REQUIRED ACTION: The full listing, copied exactly, is the required output.
··· PROVIDED DATA
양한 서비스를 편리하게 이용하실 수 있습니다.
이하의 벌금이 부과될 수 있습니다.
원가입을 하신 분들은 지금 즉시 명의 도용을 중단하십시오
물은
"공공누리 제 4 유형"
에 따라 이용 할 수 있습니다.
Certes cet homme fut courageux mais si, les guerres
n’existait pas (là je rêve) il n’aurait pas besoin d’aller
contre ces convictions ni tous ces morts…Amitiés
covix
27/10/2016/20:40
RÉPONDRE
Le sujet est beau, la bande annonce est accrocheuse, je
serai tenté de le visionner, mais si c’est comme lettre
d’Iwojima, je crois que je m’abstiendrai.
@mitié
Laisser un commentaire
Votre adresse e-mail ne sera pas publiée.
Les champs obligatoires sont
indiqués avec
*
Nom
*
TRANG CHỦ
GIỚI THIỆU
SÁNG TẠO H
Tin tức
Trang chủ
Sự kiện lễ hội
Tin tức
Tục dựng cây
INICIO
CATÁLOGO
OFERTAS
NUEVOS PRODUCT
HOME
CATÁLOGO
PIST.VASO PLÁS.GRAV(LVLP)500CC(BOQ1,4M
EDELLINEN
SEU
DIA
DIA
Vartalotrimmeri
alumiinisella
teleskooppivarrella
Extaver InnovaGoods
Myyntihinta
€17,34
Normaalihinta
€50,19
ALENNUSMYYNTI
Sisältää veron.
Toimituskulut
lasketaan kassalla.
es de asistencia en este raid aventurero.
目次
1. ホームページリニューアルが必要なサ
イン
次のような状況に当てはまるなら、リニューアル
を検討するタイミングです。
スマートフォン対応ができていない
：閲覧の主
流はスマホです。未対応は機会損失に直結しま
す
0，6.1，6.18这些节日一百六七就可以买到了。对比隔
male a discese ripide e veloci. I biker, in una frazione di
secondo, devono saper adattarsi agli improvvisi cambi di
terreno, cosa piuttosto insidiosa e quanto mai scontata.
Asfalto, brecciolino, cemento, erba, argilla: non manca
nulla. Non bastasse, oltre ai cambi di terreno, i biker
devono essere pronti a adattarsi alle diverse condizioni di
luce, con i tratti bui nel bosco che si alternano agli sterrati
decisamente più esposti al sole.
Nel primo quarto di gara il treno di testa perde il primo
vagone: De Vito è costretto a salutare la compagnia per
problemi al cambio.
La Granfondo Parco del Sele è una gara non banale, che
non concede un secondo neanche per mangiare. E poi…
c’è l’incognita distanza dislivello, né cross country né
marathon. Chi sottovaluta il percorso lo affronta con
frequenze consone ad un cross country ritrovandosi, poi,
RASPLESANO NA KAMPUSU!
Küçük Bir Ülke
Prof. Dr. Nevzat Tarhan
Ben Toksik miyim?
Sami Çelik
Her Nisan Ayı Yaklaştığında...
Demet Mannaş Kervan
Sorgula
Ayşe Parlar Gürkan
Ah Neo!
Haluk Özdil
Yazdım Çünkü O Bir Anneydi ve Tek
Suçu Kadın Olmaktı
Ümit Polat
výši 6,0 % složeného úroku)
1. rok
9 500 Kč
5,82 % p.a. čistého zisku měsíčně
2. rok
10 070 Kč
······
TASK OUTPUT:
양한 서비스를 편리하게 이용하실 수 있습니다.
이하의 벌금이 부과될 수 있습니다.
원가입을 하신 분들은 지금 즉시 명의 도용을 중단하십시오
물은
"공공누리 제 4 유형"
에 따라 이용 할 수 있습니다.
Certes cet homme fut courageux mais si, les guerres
n’existait pas (là je rêve) il n’aurait pas besoin d’aller
contre ces convictions ni tous ces morts…Amitiés
covix
27/10/2016/20:40
RÉPONDRE
Le sujet est beau, la bande annonce est accrocheuse, je
serai tenté de le visionner, mais si c’est comme lettre
d’Iwojima, je crois que je m’abstiendrai.
@mitié
Laisser un commentaire
Votre adresse e-mail ne sera pas publiée.
Les champs obligatoires sont
indiqués avec
*
Nom
*
TRANG CHỦ
GIỚI THIỆU
SÁNG TẠO H
Tin tức
Trang chủ
Sự kiện lễ hội
Tin tức
Tục dựng cây
INICIO
CATÁLOGO
OFERTAS
NUEVOS PRODUCT
HOME
CATÁLOGO
PIST.VASO PLÁS.GRAV(LVLP)500CC(BOQ1,4M
EDELLINEN
SEU
DIA
DIA
Vartalotrimmeri
alumiinisella
teleskooppivarrella
Extaver InnovaGoods
Myyntihinta
€17,34
Normaalihinta
€50,19
ALENNUSMYYNTI
Sisältää veron.
Toimituskulut
lasketaan kassalla.
es de asistencia en este raid aventurero.
目次
1. ホームページリニューアルが必要なサ
イン
次のような状況に当てはまるなら、リニューアル
を検討するタイミングです。
スマートフォン対応ができていない
：閲覧の主
流はスマホです。未対応は機会損失に直結しま
す
0，6.1，6.18这些节日一百六七就可以买到了。对比隔
male a discese ripide e veloci. I biker, in una frazione di
secondo, devono saper adattarsi agli improvvisi cambi di
terreno, cosa piuttosto insidiosa e quanto mai scontata.
Asfalto, brecciolino, cemento, erba, argilla: non manca
nulla. Non bastasse, oltre ai cambi di terreno, i biker
devono essere pronti a adattarsi alle diverse condizioni di
luce, con i tratti bui nel bosco che si alternano agli sterrati
decisamente più esposti al sole.
Nel primo quarto di gara il treno di testa perde il primo
vagone: De Vito è costretto a salutare la compagnia per
problemi al cambio.
La Granfondo Parco del Sele è una gara non banale, che
non concede un secondo neanche per mangiare. E poi…
c’è l’incognita distanza dislivello, né cross country né
marathon. Chi sottovaluta il percorso lo affronta con
frequenze consone ad un cross country ritrovandosi, poi,
RASPLESANO NA KAMPUSU!
Küçük Bir Ülke
Prof. Dr. Nevzat Tarhan
Ben Toksik miyim?
Sami Çelik
Her Nisan Ayı Yaklaştığında...
Demet Mannaş Kervan
Sorgula
Ayşe Parlar Gürkan
Ah Neo!
Haluk Özdil
Yazdım Çünkü O Bir Anneydi ve Tek
Suçu Kadın Olmaktı
Ümit Polat
výši 6,0 % složeného úroku)
1. rok
9 500 Kč
5,82 % p.a. čistého zisku měsíčně
2. rok
10 070 Kč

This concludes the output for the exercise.